Two gay teens who are eternally 17 yearn for a time without bigotry.
In 1895, Persian-born Shahriar struggles to find love as a gay boarding school student in London. In 1920 Boston, white pianist Oliver seeks connection with his older cousin’s gay Harvard classmates. In both times and places, they’re plagued by loneliness, betrayal by self-loathing boys within their own communities, and homophobia (the trial of Oscar Wilde, a moral panic and purge of gay students at Harvard). Their lives intersect, and through a wish, they’re made immortal, but it’s not until 1980 that Oliver and Shahriar reunite as lovers, when they discover a found family of queer Londoners.
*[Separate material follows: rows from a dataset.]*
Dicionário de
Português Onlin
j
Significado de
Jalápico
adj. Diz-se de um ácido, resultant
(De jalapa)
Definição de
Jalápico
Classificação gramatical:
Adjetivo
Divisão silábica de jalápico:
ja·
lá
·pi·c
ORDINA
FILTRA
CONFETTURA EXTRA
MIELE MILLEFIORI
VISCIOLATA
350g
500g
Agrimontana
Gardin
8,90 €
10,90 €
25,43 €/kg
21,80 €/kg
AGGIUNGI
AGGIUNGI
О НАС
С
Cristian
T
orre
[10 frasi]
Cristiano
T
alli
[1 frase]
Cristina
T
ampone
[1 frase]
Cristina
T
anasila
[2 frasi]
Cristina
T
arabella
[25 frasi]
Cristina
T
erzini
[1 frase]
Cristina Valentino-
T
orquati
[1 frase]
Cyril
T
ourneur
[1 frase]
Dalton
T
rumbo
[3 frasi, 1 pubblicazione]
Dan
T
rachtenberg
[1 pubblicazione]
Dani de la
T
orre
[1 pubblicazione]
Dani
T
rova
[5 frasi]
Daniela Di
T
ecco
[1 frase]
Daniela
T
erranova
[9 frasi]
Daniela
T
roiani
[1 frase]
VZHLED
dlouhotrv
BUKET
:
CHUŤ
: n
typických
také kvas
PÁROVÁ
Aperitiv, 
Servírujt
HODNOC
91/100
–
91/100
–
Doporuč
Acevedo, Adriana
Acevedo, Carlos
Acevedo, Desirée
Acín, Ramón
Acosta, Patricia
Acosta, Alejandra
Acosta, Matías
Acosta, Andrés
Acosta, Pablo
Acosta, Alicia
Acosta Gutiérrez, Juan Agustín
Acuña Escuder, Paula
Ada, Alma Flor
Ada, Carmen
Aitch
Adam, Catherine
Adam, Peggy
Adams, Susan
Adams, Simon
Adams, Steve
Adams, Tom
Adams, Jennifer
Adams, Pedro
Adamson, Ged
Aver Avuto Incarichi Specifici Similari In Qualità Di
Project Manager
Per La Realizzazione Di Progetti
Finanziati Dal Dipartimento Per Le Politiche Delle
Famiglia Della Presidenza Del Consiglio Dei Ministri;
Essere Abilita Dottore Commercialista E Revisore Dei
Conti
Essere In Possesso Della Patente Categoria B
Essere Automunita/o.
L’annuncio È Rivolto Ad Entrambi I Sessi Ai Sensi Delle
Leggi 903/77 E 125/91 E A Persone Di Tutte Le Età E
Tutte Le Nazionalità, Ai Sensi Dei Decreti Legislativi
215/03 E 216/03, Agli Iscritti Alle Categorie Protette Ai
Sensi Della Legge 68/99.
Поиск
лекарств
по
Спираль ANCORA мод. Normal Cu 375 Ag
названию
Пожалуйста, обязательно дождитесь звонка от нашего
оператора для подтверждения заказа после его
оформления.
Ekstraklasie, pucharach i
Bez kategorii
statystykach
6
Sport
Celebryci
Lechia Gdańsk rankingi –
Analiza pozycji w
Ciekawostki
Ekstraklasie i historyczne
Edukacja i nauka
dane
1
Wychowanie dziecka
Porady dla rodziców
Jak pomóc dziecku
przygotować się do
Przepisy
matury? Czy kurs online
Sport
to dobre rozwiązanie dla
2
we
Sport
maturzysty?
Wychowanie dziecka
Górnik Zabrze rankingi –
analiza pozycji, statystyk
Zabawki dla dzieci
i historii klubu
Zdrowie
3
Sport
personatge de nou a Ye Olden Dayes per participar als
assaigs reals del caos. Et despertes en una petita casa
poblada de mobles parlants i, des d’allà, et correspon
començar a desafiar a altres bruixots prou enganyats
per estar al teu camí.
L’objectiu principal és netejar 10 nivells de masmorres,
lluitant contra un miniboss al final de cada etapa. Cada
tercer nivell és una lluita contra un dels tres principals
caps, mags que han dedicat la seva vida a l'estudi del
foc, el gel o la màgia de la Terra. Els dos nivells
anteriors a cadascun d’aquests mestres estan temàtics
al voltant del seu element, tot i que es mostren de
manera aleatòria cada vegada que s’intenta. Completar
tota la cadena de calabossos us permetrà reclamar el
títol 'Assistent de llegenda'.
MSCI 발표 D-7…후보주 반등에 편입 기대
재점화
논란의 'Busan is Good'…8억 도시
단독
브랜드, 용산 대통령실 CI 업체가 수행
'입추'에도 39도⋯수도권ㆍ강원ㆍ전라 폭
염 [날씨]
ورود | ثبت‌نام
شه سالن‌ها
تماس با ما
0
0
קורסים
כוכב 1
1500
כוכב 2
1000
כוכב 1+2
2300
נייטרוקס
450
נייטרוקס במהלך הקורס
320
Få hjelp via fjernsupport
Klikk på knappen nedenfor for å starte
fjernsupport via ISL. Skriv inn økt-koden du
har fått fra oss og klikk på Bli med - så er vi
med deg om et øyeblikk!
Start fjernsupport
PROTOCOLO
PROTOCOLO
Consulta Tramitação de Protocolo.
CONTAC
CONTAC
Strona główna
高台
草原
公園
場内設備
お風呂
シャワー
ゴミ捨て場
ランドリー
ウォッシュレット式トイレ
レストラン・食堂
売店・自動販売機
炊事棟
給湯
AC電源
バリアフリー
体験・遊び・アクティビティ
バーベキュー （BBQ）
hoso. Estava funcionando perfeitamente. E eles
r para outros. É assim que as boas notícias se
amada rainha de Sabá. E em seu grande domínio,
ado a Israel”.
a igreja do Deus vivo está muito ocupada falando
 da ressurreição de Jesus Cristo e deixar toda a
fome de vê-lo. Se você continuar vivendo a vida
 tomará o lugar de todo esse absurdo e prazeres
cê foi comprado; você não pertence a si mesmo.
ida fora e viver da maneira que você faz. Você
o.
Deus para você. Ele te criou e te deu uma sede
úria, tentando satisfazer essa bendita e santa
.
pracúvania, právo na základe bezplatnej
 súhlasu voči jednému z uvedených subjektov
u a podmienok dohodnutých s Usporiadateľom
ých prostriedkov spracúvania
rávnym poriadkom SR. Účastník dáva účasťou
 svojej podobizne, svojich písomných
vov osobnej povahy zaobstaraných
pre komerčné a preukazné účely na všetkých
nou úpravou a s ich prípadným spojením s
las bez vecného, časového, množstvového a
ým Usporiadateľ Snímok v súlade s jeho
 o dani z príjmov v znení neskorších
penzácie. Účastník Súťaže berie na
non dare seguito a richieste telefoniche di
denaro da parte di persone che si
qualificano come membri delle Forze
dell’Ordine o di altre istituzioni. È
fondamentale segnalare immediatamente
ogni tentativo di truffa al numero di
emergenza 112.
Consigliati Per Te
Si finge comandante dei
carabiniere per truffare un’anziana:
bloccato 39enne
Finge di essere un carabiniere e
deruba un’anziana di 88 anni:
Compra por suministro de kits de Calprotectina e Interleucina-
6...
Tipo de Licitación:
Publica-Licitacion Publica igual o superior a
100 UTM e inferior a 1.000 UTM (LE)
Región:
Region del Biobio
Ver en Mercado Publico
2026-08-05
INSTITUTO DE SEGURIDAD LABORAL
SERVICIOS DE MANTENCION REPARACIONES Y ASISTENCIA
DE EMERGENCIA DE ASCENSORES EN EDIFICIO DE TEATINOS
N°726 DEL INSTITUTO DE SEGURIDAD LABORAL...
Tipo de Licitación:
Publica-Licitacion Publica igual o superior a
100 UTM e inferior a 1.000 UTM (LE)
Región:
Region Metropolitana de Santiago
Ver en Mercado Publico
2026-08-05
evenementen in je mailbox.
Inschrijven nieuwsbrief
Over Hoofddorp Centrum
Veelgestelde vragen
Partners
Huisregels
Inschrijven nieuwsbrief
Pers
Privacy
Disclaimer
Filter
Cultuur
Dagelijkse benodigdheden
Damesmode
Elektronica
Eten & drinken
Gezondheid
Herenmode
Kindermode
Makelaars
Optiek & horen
Adopted by Lily, a Jamaican-born Black trans seamstress and fashion queen, the boys finally find their queer elders. Yet 1980 is no more a gay utopia than 1895 or 1920 was, especially not for queer people of color living in Margaret Thatcher’s England. With the specter of HIV looming, dreams of societal acceptance feel far away. The narrative weaves back and forth among times and between Oliver’s and Shahriar’s perspectives. Their desires are poetic while the narrative, filled with a barrage of cruelties, lands with a grim determination. Lily and the London scene are delightful, but the boys’ misery-plagued romance, unfolding amid centuries of historical details, sometimes becomes a slog.
Dense with facts, speckled with hope; will appeal to patient, philosophical readers.